What I do care about is the succession plan, post Rodgers. I believe the Packers should be thinking about his successor years in advance of that successor seeing the field. They (the Packers) need to identify who they want as early as possible. If the guy they want is good (and he should be) then you will need a very high pick to secure him.

That means trying to get extra first round pick(s) in the year you think he becomes available, which takes some pre-planning in the previous year, or even two. I'd also budget at least one year where the rookie can (mostly) sit and learn and get better, while AR shows by example how to be a QB in the NFL.

So, for example, you trade down from your first rounder in 2020 (like the Packers did with New Orleans) for a future first, or give up a second round pick (maybe with a sweetner) for a first the following year, anything really for an extra first rounder, next year. Ideally you want more than that, an extra second as well, maybe. Then, because of your forethought, in the year 'the man' becomes available you have trade up capital to spend. You draft your guy in 2021, let him (mostly) sit, as he learns the playbook and work on his game. In 2022 he is ready to go (hopefully).

Of course this process doesn't have to start in 2020, it could start a year, or two, or three later than that, it all depends on when 'the guy' is likely to come out, and it might need some fancy footwork to get things to align (and how Rodgers is playing, will impact that as well). The whole point is that you start manoeuvring years before the guy you want sees the field.
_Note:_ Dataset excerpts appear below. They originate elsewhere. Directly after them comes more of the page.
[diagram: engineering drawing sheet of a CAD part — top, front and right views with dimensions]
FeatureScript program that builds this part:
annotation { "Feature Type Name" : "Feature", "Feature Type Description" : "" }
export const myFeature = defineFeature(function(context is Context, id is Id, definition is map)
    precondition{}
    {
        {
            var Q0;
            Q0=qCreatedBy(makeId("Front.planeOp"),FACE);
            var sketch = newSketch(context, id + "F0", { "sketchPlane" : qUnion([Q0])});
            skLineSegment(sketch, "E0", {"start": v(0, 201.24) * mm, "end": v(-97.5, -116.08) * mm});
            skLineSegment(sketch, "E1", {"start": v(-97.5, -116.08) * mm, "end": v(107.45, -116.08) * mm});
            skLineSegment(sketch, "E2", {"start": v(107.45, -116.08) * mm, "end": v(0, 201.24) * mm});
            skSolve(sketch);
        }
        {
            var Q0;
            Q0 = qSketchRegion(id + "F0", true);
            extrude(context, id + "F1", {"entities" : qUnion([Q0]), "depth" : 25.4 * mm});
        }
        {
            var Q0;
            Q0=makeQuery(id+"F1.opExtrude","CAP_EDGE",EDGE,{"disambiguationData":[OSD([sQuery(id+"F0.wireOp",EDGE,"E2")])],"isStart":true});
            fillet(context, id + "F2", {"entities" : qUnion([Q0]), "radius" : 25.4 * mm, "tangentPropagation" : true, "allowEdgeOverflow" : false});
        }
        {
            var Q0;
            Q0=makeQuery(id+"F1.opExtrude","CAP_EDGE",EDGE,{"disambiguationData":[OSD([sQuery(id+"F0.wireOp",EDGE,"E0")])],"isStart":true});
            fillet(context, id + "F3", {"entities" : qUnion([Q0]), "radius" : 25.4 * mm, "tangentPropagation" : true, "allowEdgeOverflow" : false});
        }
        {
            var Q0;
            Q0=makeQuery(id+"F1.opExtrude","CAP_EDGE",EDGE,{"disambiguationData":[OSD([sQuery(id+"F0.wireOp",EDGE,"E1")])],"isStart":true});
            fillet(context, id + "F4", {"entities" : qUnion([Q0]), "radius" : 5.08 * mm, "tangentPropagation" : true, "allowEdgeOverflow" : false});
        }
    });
This kind of pre-planning isn't worth it for most players, but a QB is so crucial to a team, that a good one is worth the effort.
« Last Edit: May 16, 2019, 08:09:17 AM by OneTwoSixFive »
(ricky) "Personally, I'm putting this in a box, driving a stake through its heart, firing a silver bullet into its (empty) head, nailing it shut, loading it into a rocket and firing it into the sun. "

(Pink Floyd) "Set the controls for the heart of the sun"

Online scoremore

  • HOF Member
  • *****
  • Posts: 1648
  • Karma: +24/-7
Re: Position look: QB
« Reply #14 on: May 16, 2019, 08:33:15 AM »
They blew it this year.  Could have gotten Rosen for #2 pick and we would have been set.  Missed opportunity to land a potential franchise QB on the cheap.  We will be hard pressed to get a guy going forward as I expect the Packers to be drafting late over the next few years.  This was the year to grab one either Lock or Rosen.  Next transition will likely be a tough one.